▶ Task brief
Return, word for word, the passage of the gfastats issue that begins at the words "circular segments 2" and stops after the words "the command correctly?".

▶ Source document
Github PK Tool:Github PK Tool

Null results for statistics parameters

CEPHAS-01 opened this issue · comments

Hi,

I just ran gfastats on a gfa file produced by hifiasm in trio mode to obtain the summary assembly statistics on scaffold length, N and L statistics etc. The command is as follows:

gfastats -f $inFile -t --stats > $outFile

The output I got is 0 for most of the parameters reported.

scaffolds 0

Total scaffold length 0
Average scaffold length nan
Scaffold N50 0
Scaffold auN 0.00
Scaffold L50 0
Largest scaffold 0
Smallest scaffold 0

contigs 0

Total contig length 0
Average contig length nan
Contig N50 0
Contig auN 0.00
Contig L50 0
Largest contig 0
Smallest contig 0

gaps in scaffolds 0

Total gap length in scaffolds 0
Average gap length in scaffolds 0.00
Gap N50 in scaffolds 0
Gap auN in scaffolds 0.00
Gap L50 in scaffolds 0
Largest gap in scaffolds 0
Smallest gap in scaffolds 0
Base composition (A:C:G:T) 0:0:0:0
GC content % nan

soft-masked bases 0

segments 21136

Total segment length 6154411558
Average segment length 291181.47

gaps 0

paths 0

edges 59590

Average degree 2.82

connected components 126

Largest connected component length 1596008570

dead ends 716

disconnected components 167

Total length disconnected components 115218292

separated components 293

bubbles 1052

circular segments 2

I am using the latest release (v1.3.6) of gfastats, extracted and compiled from the "gfastats.v1.3.6.tar.gz " file.

Am I running the command correctly?

▶ Source information
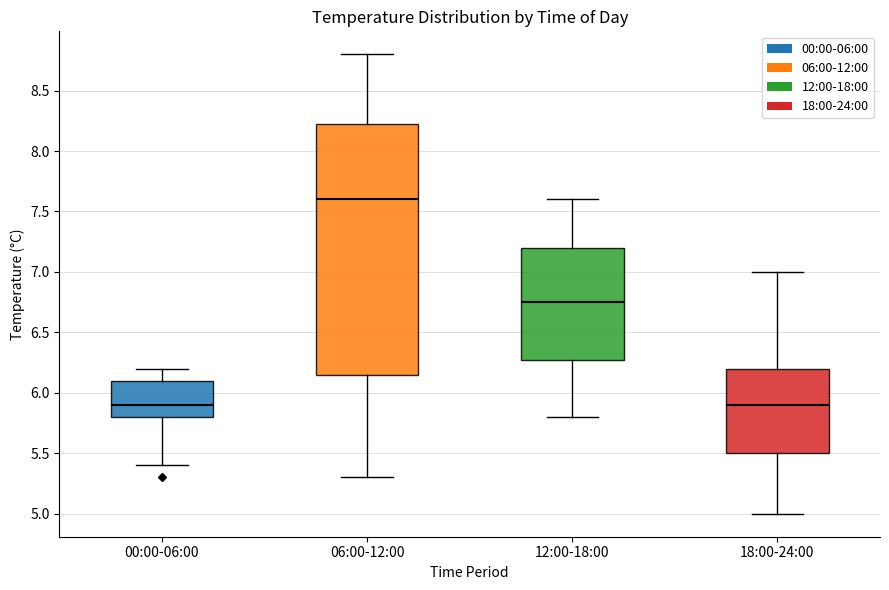

Which box is the tallest, from its lower edge to its upper edge?

06:00-12:00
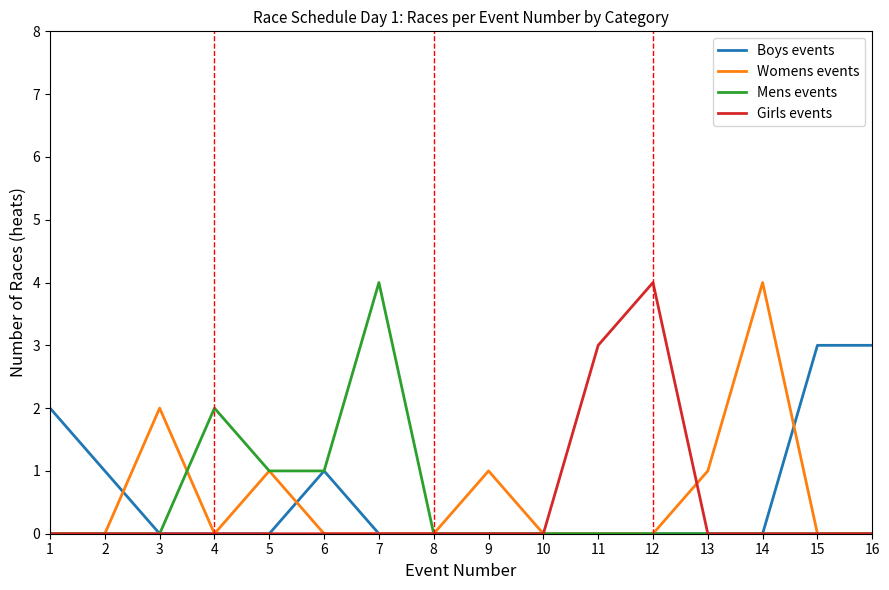

Is the value of Girls events at 7 greater than the value of Boys events at 2?

No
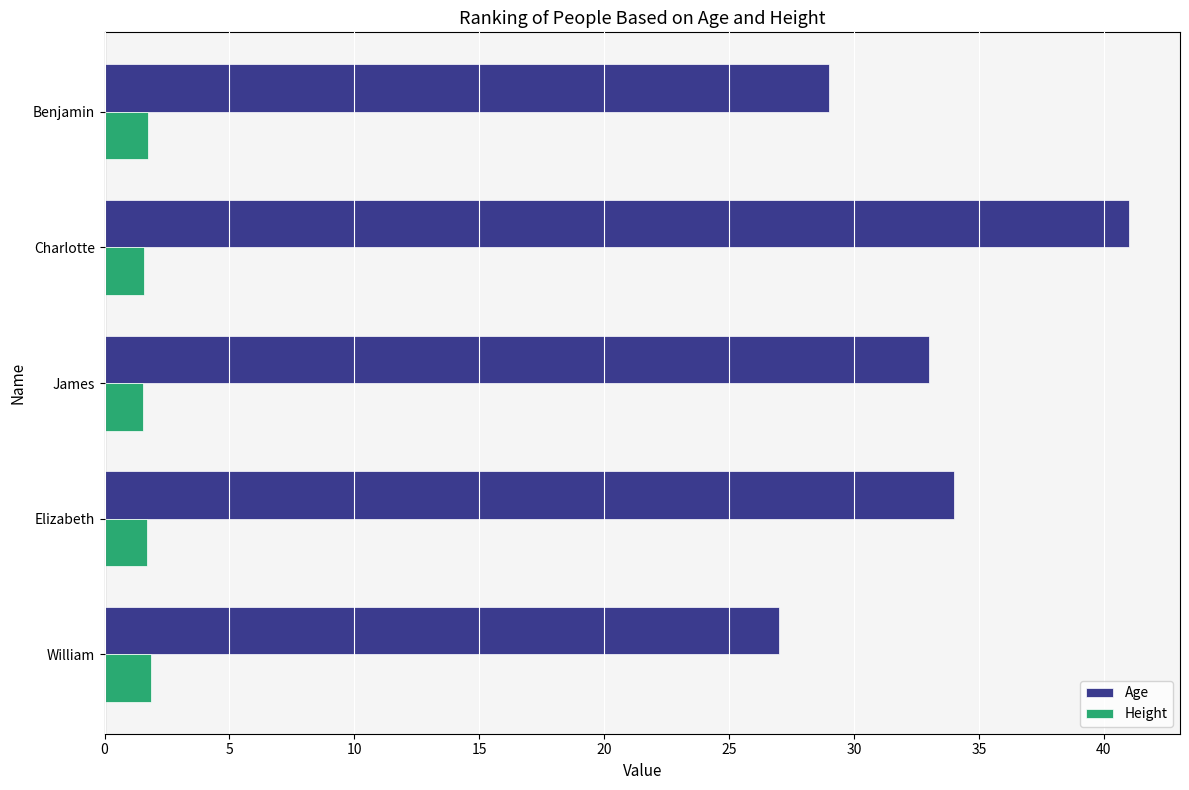

What is the spread (max minus min) of values at Benjamin?

27.3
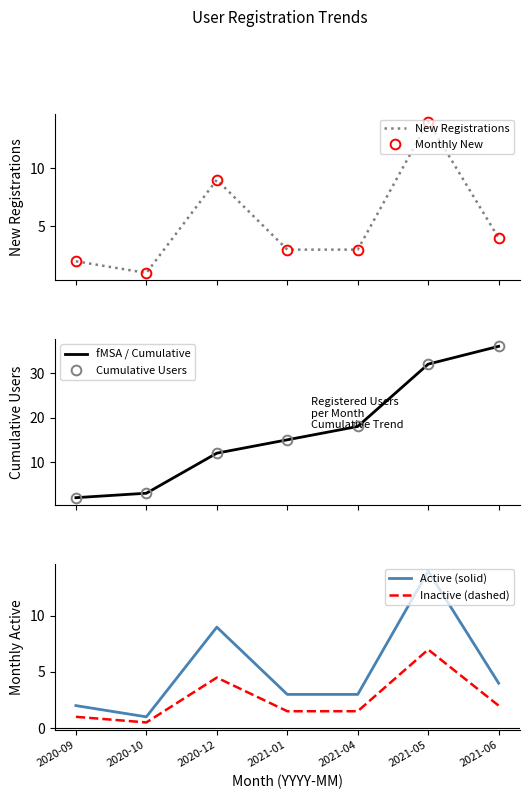

What are all the series names shown in the legend?

New Registrations, Monthly New, fMSA / Cumulative, Cumulative Users, Active (solid), Inactive (dashed)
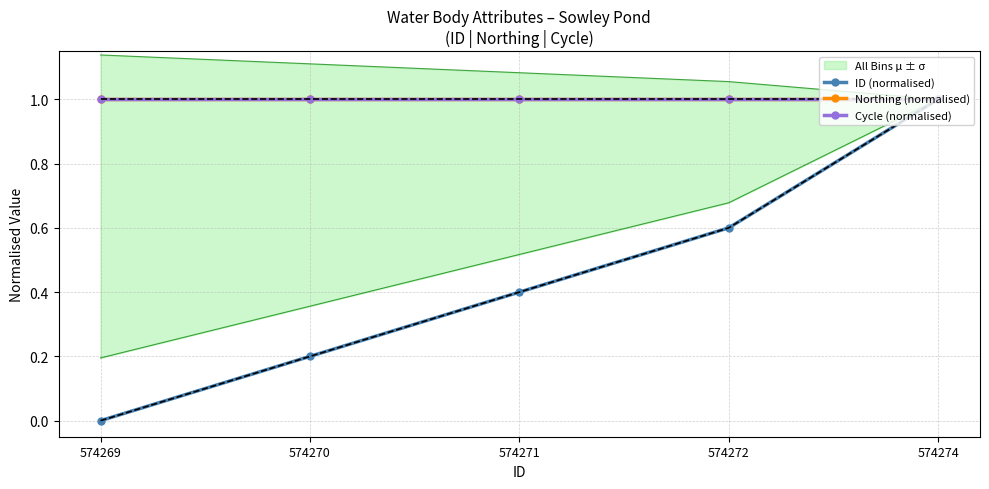

The value of Northing (normalised) at 574269 is 1.0. True or false?

True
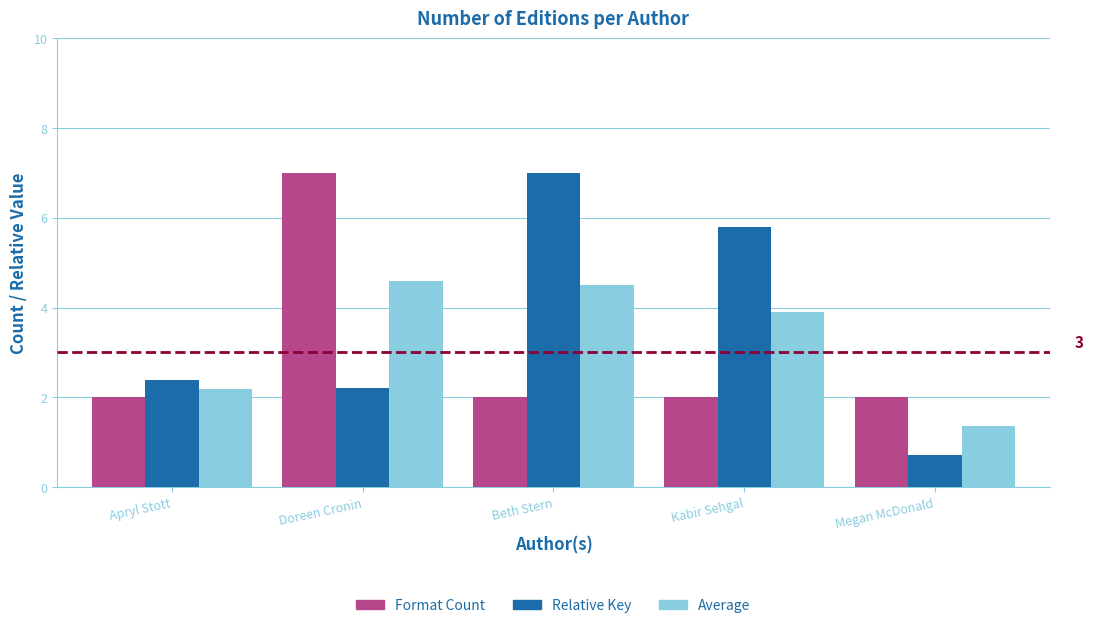

True or false: Format Count has a value of 3.6 at Kabir Sehgal.

False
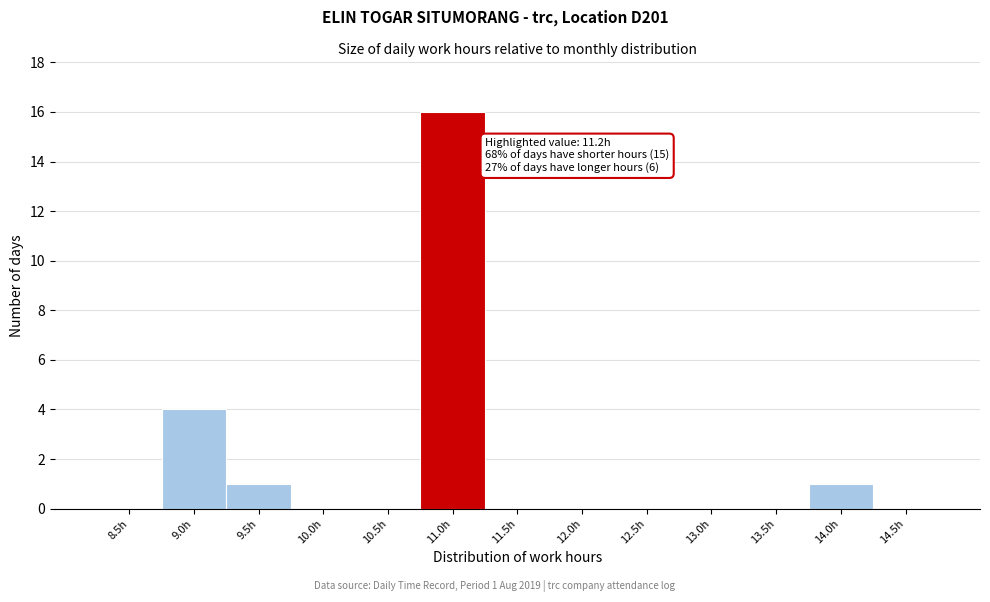

Reading right to left, extract all data points from this chart.

14.5h=0	14.0h=1	13.5h=0	13.0h=0	12.5h=0	12.0h=0	11.5h=0	11.0h=16	10.5h=0	10.0h=0	9.5h=1	9.0h=4	8.5h=0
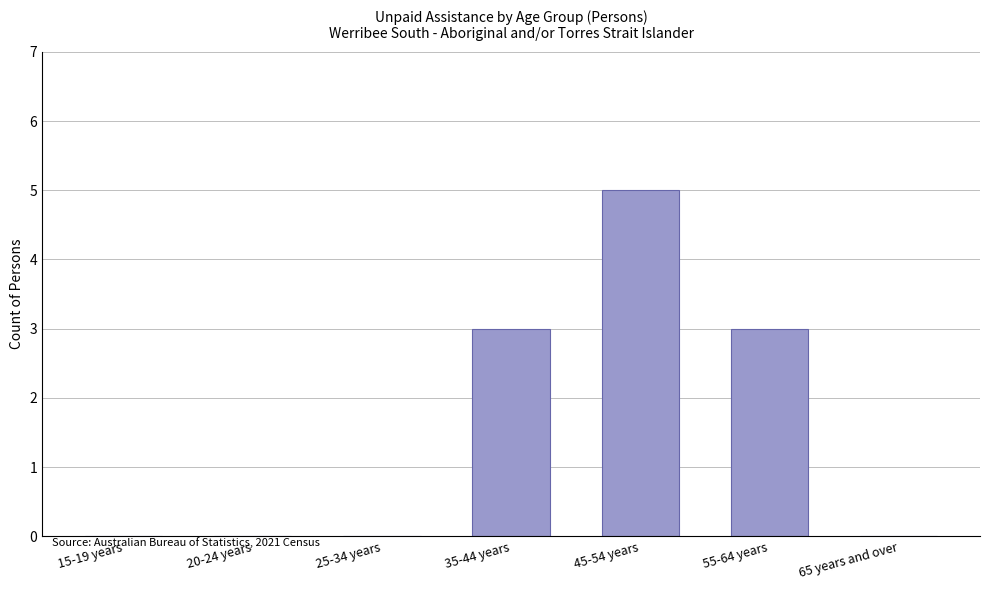

Between 20-24 years and 35-44 years, which is larger?

35-44 years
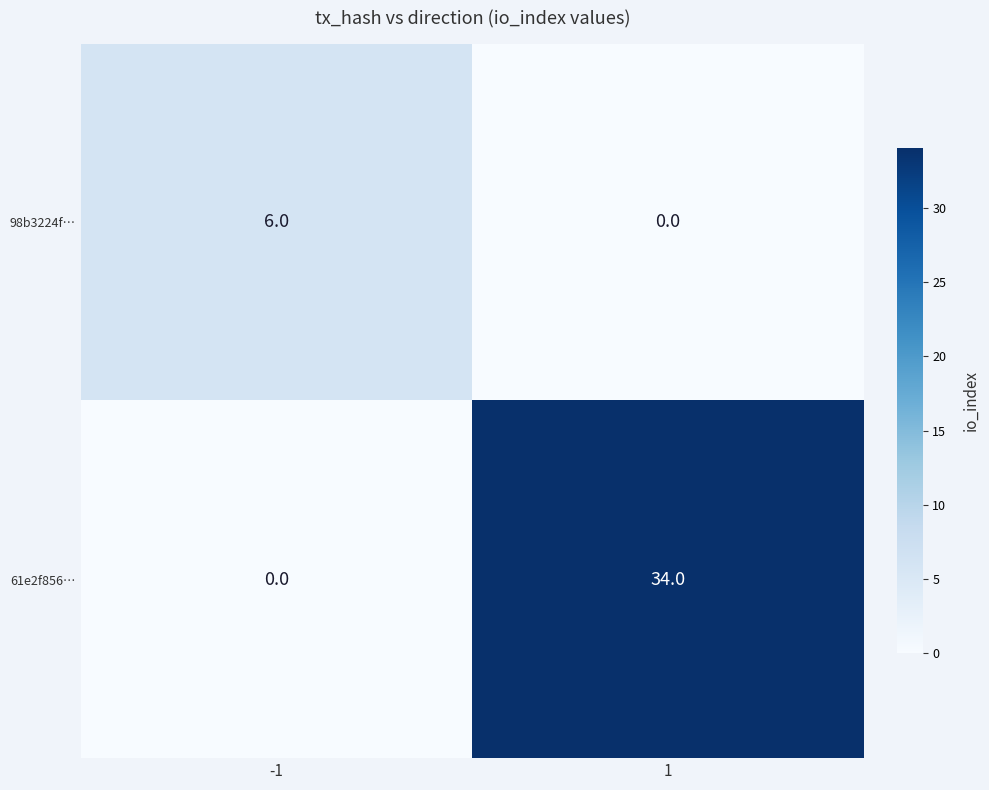

What is the difference between the 61e2f856… values at -1 and 1?

34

▶ Task answer
circular segments 2

I am using the latest release (v1.3.6) of gfastats, extracted and compiled from the "gfastats.v1.3.6.tar.gz " file.

Am I running the command correctly?